Text excerpt>
^^^^^^^^

As a database providing a unique platform for biologists and clinicians to access, analyze and compare cancer multi-omics data within and across tumor types, LinkedOmics (http://linkedomics.org/login.php) was adopted to retrieve the genes co-expressed with LAPTM5. The parameters were set as follows: cancer type, TCGA_KIRC; search dataset, RNAseq; dataset attribute, LAPTM5; target dataset, RNAseq; statistic method, Pearson correlation test. According to |z score|, P < 0.001, false discovery rate (FDR) <0.01, top 500 co-expressed genes together with LAPTM5 were loaded into the database for annotation, visualization, and integrated discovery (DAVID) (https://david.ncifcrf.gov/summary.jsp) for gene ontology (GO) and Kyoto Encyclopedia of Genes and Genomes (KEGG) analyses.

^^^^^^^^

Available data>
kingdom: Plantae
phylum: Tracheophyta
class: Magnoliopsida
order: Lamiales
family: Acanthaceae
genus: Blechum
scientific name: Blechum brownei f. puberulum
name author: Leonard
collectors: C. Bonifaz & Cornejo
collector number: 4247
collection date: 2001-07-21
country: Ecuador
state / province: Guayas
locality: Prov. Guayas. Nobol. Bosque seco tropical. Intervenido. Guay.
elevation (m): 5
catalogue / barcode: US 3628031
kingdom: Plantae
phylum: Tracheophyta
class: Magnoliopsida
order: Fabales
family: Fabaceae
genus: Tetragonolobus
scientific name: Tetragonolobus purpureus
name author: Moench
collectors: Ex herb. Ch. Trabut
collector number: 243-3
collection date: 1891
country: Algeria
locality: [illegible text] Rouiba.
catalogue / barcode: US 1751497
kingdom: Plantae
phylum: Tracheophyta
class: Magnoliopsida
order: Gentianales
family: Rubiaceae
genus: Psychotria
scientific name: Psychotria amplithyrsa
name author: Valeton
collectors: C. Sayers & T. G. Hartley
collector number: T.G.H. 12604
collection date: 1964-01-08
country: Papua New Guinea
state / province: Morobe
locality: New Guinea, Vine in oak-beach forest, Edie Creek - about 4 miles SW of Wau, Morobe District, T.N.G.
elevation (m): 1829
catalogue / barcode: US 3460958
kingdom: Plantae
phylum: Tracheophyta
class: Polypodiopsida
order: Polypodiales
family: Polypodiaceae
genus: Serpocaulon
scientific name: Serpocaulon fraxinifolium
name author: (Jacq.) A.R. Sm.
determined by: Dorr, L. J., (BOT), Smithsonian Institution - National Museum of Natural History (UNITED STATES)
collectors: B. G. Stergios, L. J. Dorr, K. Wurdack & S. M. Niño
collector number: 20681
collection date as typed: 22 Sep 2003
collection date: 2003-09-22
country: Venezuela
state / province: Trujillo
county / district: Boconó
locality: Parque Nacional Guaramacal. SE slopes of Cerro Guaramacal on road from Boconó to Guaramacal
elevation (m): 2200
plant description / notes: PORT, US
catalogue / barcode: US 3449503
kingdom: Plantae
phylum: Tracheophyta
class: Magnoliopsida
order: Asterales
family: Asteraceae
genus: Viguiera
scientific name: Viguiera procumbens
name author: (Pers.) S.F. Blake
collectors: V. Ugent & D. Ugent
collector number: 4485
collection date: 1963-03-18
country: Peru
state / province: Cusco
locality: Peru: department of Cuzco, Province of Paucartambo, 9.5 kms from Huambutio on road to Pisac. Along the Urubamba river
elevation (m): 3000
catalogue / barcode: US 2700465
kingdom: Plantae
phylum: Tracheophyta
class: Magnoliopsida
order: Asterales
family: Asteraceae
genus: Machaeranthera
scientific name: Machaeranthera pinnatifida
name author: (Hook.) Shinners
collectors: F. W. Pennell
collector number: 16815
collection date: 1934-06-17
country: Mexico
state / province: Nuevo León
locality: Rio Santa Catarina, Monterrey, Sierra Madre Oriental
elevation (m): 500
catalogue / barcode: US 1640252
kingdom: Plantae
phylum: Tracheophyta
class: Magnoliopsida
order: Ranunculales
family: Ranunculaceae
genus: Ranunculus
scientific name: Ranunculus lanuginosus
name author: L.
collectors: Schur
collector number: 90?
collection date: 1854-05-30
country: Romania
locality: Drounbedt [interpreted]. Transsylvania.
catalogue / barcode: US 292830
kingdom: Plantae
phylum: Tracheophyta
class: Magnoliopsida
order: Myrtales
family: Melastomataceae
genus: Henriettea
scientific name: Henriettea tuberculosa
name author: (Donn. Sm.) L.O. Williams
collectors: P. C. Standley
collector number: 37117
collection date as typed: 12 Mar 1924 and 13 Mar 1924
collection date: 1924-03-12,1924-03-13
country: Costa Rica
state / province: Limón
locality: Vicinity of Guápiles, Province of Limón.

^^^^^^^^

What you need to do>
a – How many top co-expressed genes does the LinkedOmics passage say were loaded into DAVID together with LAPTM5?
b – What parameters were set in the LinkedOmics passage, and what value was each given?

Answers for this exercise>
a – 500

b –
Cancer type: TCGA_KIRC
Search dataset: RNAseq
Dataset attribute: LAPTM5
Target dataset: RNAseq
Statistic method: Pearson correlation test